Dutton, K.L. Deane, P. Bullen, Opening up: An exploration of youth mentor self- disclosure using laboratory-based direct observation, Children and Youth Services Review (2019), doi: https:// doi.org/10.1016/j.childyouth.2019.104654
Summarized by Jeremy Astesano
Notes of Interest: These authors sought to understand how communication, a crucial element of building strong relationships, occurred in a mentoring context. Specifically, they were interested in how self-disclosure as a relational process manifested in conversations within mentoring dyads. In these interactions, they expected to see elements of reciprocity, similarity, valence, and interpersonal disclosure (all elements of the self-disclosure literature), and that mentoring would have an impact on the nature of this disclosure for mentors to mentees. The final sample for this study consisted of 42 pairs of predominantly female mentors and mentees in New Zealand. Pairs did several activities together, culminating in a prompted interview about emotions, which was coded and used for analysis in this study. Ultimately, the authors saw almost ubiquitous presence of self-disclosure, which mentors used to relate to mentees. The authors observed that the type of disclosure was highly intertwined with the mentor-mentee context. Mentors established similarity to mentees, a common practice in extant literature on self-disclosure, but advice was also given through this process, which is less common, and the authors note is more specific to this type of relationship.
Introduction (Reprinted from the Abstract)
Research on communication in youth mentoring is nascent, despite being a vital part of developing high quality relationships. In this study, we explored mentor self-disclosure using laboratory-based direct observations of mentor-mentee interactions. We analyzed video recordings of 42 mentoring pairs engaged in a discussion activity to identify key features of mentor self-disclosure in a controlled and standardized setting. Our findings show that mentors practice self-disclosure in mentee-oriented ways, characterized by disclosures that are relevant and meaningful to the mentee, and typically shared in the context of a reciprocal pattern of disclosure. We discuss the ways in which the unique context of youth mentoring influences mentor disclosure and the implications for relationship-building. Since this is the first time research using laboratory-based direct observation has been used in youth mentoring, we also discuss how this innovative methodology can advance our understanding of relational processes.
Implications (Reprinted from the Discussion)

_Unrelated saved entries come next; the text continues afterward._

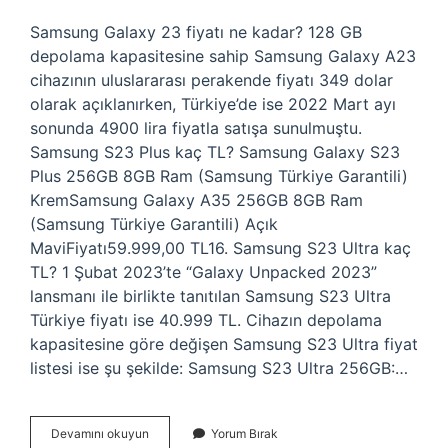
Samsung Galaxy 23 fiyatı ne kadar? 128 GB
depolama kapasitesine sahip Samsung Galaxy A23
cihazının uluslararası perakende fiyatı 349 dolar
olarak açıklanırken, Türkiye’de ise 2022 Mart ayı
sonunda 4900 lira fiyatla satışa sunulmuştu.
Samsung S23 Plus kaç TL? Samsung Galaxy S23
Plus 256GB 8GB Ram (Samsung Türkiye Garantili)
KremSamsung Galaxy A35 256GB 8GB Ram
(Samsung Türkiye Garantili) Açık
MaviFiyatı59.999,00 TL16. Samsung S23 Ultra kaç
TL? 1 Şubat 2023’te “Galaxy Unpacked 2023”
lansmanı ile birlikte tanıtılan Samsung S23 Ultra
Türkiye fiyatı ise 40.999 TL. Cihazın depolama
kapasitesine göre değişen Samsung S23 Ultra fiyat
listesi ise şu şekilde: Samsung S23 Ultra 256GB:…
Samsung
Devamını okuyun
Yorum Bırak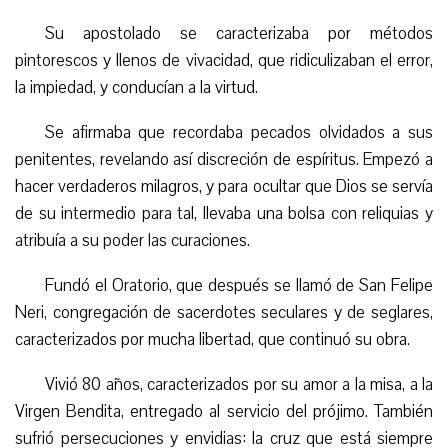
Su apostolado se caracterizaba por métodos
pintorescos y llenos de vivacidad, que ridiculizaban el error,
la impiedad, y conducían a la virtud.
Se afirmaba que recordaba pecados olvidados a sus
penitentes, revelando así discreción de espíritus. Empezó a
hacer verdaderos milagros, y para ocultar que Dios se servía
de su intermedio para tal, llevaba una bolsa con reliquias y
atribuía a su poder las curaciones.
Fundó el Oratorio, que después se llamó de San Felipe
Neri, congregación de sacerdotes seculares y de seglares,
caracterizados por mucha libertad, que continuó su obra.
Vivió 80 años, caracterizados por su amor a la misa, a la
Virgen Bendita, entregado al servicio del prójimo. También
sufrió persecuciones y envidias: la cruz que está siempre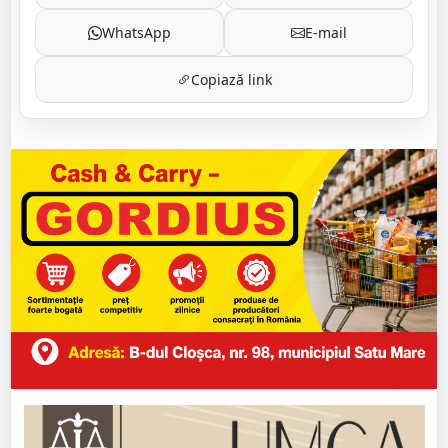
WhatsApp
E-mail
Copiază link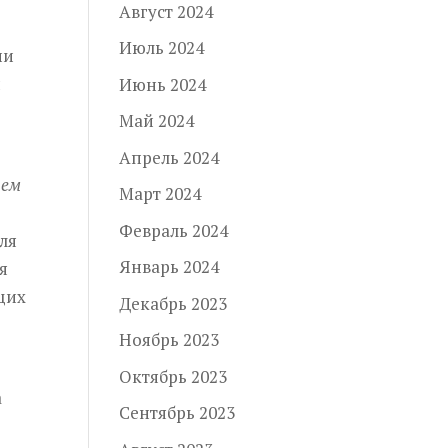
Август 2024
Июль 2024
ни
й
Июнь 2024
Май 2024
Апрель 2024
лем
Март 2024
Февраль 2024
ля
Январь 2024
я
щих
Декабрь 2023
Ноябрь 2023
Октябрь 2023
а
Сентябрь 2023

There is an ever-increasing interest in identifying specific processes that may contribute to the development of close interpersonal bonds between mentor and mentee. In doing so, mentors and programs alike may be able to harness specific strategies to improve the effectiveness of mentoring at an individual and programmatic level. While communication is consistently regarded as an essential part of good relationships, we know very little about how mentors and mentees talk to one another. The purpose of this study was to further explore self-disclosure in youth mentoring relationships by identifying key features of mentor self-disclosure in dyadic interactions observed in a laboratory setting, informing the development of a youth mentoring-specific description of disclosure. This paper advances our understanding of relational processes by investigating an interaction in mentoring relationships previously neglected in research (Author, 2018; Karcher & Hansen, 2014). It also makes a significant contribution to the youth mentoring literature methodologically by using video-recorded observational data for the first time in the youth mentoring field. Here, we reflect on these contributions in greater detail and how they could be applied by mentors and mentoring programs.
The research question driving this study was focused on how mentors practice self- disclosure in the context of their mentoring relationships. Prior research has shown mentors intentionally engage in self-disclosure because they believe it has a positive effect on their relationship (Authors, 2019). This study expands on that research by directly observing mentor disclosure in a discussion activity and therefore seeing how this intention is enacted through specific practices. Although mentors differed in their approaches to the activity, the features described in this paper represent the most distinctive disclosure practices across the cohort.